Neither is as mainstream among people who use cocaine or other uppers, said Shinefeld.

“We are explaining that this is an issue for people who use cocaine and crack and who may smoke K2 and use meth,” she said. “Explaining that, I think, is very eye-opening for people. This can save a life.”

It’s common for fentanyl to end up in drugs without being advertised as such, said Patrick Trainor, supervisory special agent for the Philadelphia division of the Drug Enforcement Agency.

He added that there is no evidence that the blending of substances is intentional — from a marketing perspective, in fact, that would be backward.

“When you’re combining a drug like cocaine, which is by its very nature a stimulant, with fentanyl, which is an opioid, a downer, it doesn’t necessarily make sense,” Trainor said.

He noted that some people in active addiction may use a combination of uppers and downers at different times, for example, to stay up at night or stave off withdrawal symptoms. But that’s on the consumer side.

“I cannot imagine any drug-trafficking organization sitting there and being like, ‘This is going to be something our customers are actively going to look for,’” he said.

Trainor and Herens both noted that those selling drugs are more often than not trafficking in multiple varieties, and aren’t always packaging them in the most sterile of settings. It could be easy to get a little bit of fentanyl mixed in with a batch of cocaine, and because of fentanyl’s potency, it would not take much to have serious consequences, especially if someone is ‘opioid naive,’ or has no tolerance for opioids. Several accounts of these overdoses noted that the slowed respiration occurred gradually, over many hours.

Still, the increasing regularity of such incidents is worrisome to Shinefeld.

“It’s gone on just a little bit too long for it to be a bad batch,” she said. “I think it’s something to do with the supply chain.”

‘This could have happened to anyone’

Herens, who has one foot in the world of harm reduction and the other in the restaurant industry, has been trying to share resources like naloxone and test strips with her colleagues in food service for quite a while, without a lot of luck.

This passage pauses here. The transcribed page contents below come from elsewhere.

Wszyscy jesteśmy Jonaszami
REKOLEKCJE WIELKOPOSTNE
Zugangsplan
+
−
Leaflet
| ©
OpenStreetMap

This time, though, she was surprised at how receptive people were.

“It’s hard that this is what it takes — life lost to get people on board,” she said.

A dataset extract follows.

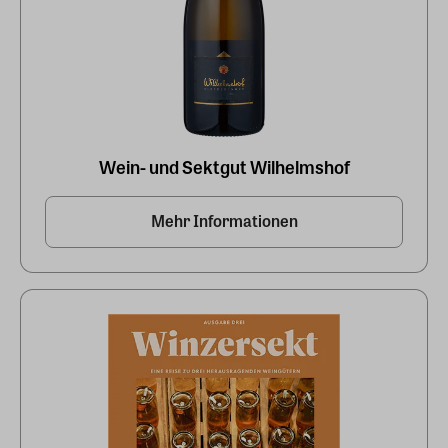
Wein- und Sektgut Wilhelmshof
Mehr Informationen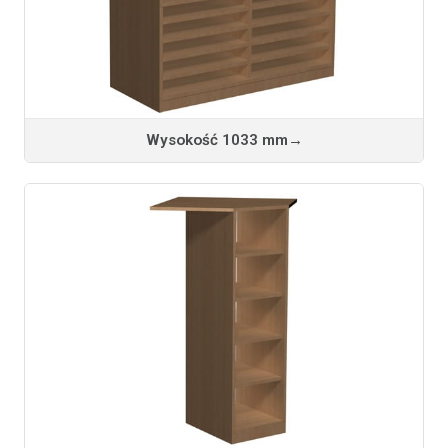
Wysokość 1033 mm
→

Chelsea Howard was one of those restaurant workers who eagerly accepted test strips.

“The whole thing just scared me,” said Howard, who works at a Center City restaurant and has been in the industry for eight years. “I’ve seen so many of my coworkers and friends do a quick bump when we’re out, and this could have happened to anyone.”

The string of overdoses comes at a particularly bad moment for the restaurant industry, whose workers have been hit hard already by the pandemic and many of whom were set to be furloughed or laid off beginning Friday as Philadelphia imposed new restrictions on indoor dining.

“I’m standing there looking at all these boarded-up restaurants and thinking, this is just terrible timing,” said Herens, who was going to be out of work herself starting Friday.

“At least when the bars were open, the Health Department could be doing outreach to those people. But with them closing so soon, it really feels a situation where they become so much harder to reach.”

Research has demonstrated that unemployment increases the risk of substance use disorder, and of using again for those in recovery.

During the city’s stay-at-home order in April, the number of overdoses was about the same as during the same time last year, but increased among Black Philadelphians. The number of EMS calls related to overdoses also increased.

According to Shinefeld with the Health Department, the majority of overdoses in Philadelphia happen in people’s homes, behind closed doors. That’s what concerned public health officials and those who treat substance use disorder so much about the first round of coronavirus shutdowns: the increased risk of using drugs alone.

It was in the service of avoiding a similar fate that Herens and Shinefeld went from bar to bar, trying to talk to workers, before they were all sent home for the winter.